**THE PROBLEM:**
Write out all of the listing exactly. Add nothing to it.

**DATASET SECTION:**
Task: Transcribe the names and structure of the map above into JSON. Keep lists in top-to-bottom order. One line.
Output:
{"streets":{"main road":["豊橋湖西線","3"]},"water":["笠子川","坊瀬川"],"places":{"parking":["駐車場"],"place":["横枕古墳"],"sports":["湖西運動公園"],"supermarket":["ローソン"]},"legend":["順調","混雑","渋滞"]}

**RESPONSE FOR THIS EXERCISE:**
Task: Transcribe the names and structure of the map above into JSON. Keep lists in top-to-bottom order. One line.
Output:
{"streets":{"main road":["豊橋湖西線","3"]},"water":["笠子川","坊瀬川"],"places":{"parking":["駐車場"],"place":["横枕古墳"],"sports":["湖西運動公園"],"supermarket":["ローソン"]},"legend":["順調","混雑","渋滞"]}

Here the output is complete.